The Rays began their final 2016 series on Friday, taking on the Texas Rangers in Arlington. I think it’s safe to say that everyone associated with this team, with the possible exceptions of Jaff Decker and Juniel Querecuto, is simply relieved that the agony that has been this 2016 is almost over.
Friday’s game was hardly an auspicious match-up for the Rays: our last place darlings taking on the cruising-to-division title Rangers; our sometimes very hittable Matt Andriese against a strong Texas offense while the very effective Yu Darvish squared off against a Rays line-up that, well, did I mention Jaff Decker and Juniel Querecuto, bless their hearts?

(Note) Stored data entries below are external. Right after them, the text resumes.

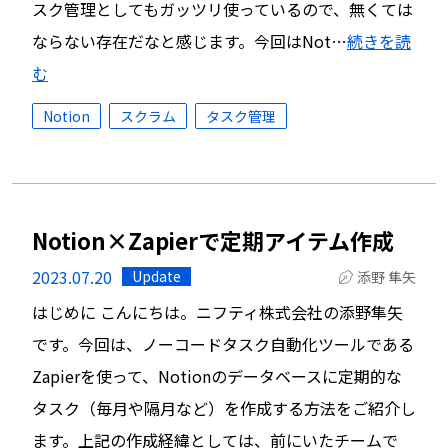
スク管理としてもガッツリ使っているので、無くては
ならない存在だなと感じます。今回はNot…
続きを読
む
Notion
スクラム
タスク管理
Notion×Zapierで定期アイテム作成
2023.07.20
Update
添野 隼矢
はじめに こんにちは。ニフティ株式会社の添野隼矢
です。今回は、ノーコードタスク自動化ツールである
Zapierを使って、Notionのデータベースに定期的な
タスク（毎月や隔月など）を作成する方法をご紹介し
ます。上記の作成経緯としては、前にいたチームで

Fun fact: When Darvish was first signed, the Rangers stadium concessionaire created the Yu Dog — a hot dog served with seaweed. fried wontons, and fortune cookies on the side. Aside from sounding like a culinary abomination, it also led to complaints of racial insensitivity (and for what it’s worth fortune cookies are actually an American invention). I’m not sure that any Yu dogs were actually sold.
Anyway, back to baseball.
First, I feel a ton of gratitude to Corey Dickerson whose extended first inning lead off at-bat (Dickerson at lead off? is my At-Bat app acting up?) ended in a single, thus sparing us the pain of a no-hitter watch.
But in the bottom of that inning, Ian Desmond walked and reached second on a steal, scoring on a single to center. It appeared that Kiermaier misplayed the ball, allowing the run to score, but I know that’s not possible so I’ll blame cable provider Frontier Communications for an obviously faulty image.
In the bottom of the third inning, Carlos Beltran scorched a line drive home run to right field, making the score 2-0 Rangers. Beltran is having another highly productive year at age 39, and unlike some other older sluggers in our league he actually runs the bases, plays a respectable outfield, and neither attacks dugout equipment nor stares down opposing pitchers.
How many different pitches can Darvish throw for strikes? He certainly managed to carve up this Rays line-up. The only really hard hit ball prior to the 6th inning was a Querecuto line drive deep into the center-rightfield gap; unfortunately it was hit to the deepest part of the park where it was snagged on a good play by Ian Desmond.
The Rays offense wasn’t completely shut down. In the top of the 6th, Kiermaier reached on a walk, and flew around the bases to score on Evan Longoria’s double, making the score 2-1. Then Darvish seemed to quickly regain his bearings, striking out Miller, Franklin and Decker. 74 mph curveball followed by 77 mph slider followed by 96 mph four seamer followed by 76 mph slider (to Franklin, just as an example).
But Rougned Odor quickly followed with a solo home run, restoring the Texas 2 run lead. One out later Andriese was replaced by Justin Marks.
This was overall a decently pitched game. Andriese put in a solid performance (5.1 innings, 7 hits, three runs), about the best you can expect from your number 5 starter facing a strong line up. But Darvish was even better, yielding just 3 hits and 1 run over 6 innings, and notching 12 strikeouts along the way.
By the 7th inning it was the battle of the bullpens, with Barnette, Diekman, Bush (yes, that Bush, who gave up a double to Longoria both nothing else) and Dyson for the Rangers and Marks, Ramirez and Romero for the Rays posting clean innings. Romero looked like he was going to have what has become an all too familiar implosion when he gave up a double to Odor and then was 3-0 on pinch hitter Jonathan Lucroy. But he came back to strike out Lucroy and get Choo to fly out.
If the goal of this weekend is to get closer to that # 2 draft pick without anyone getting injured or humiliated, then mission accomplished.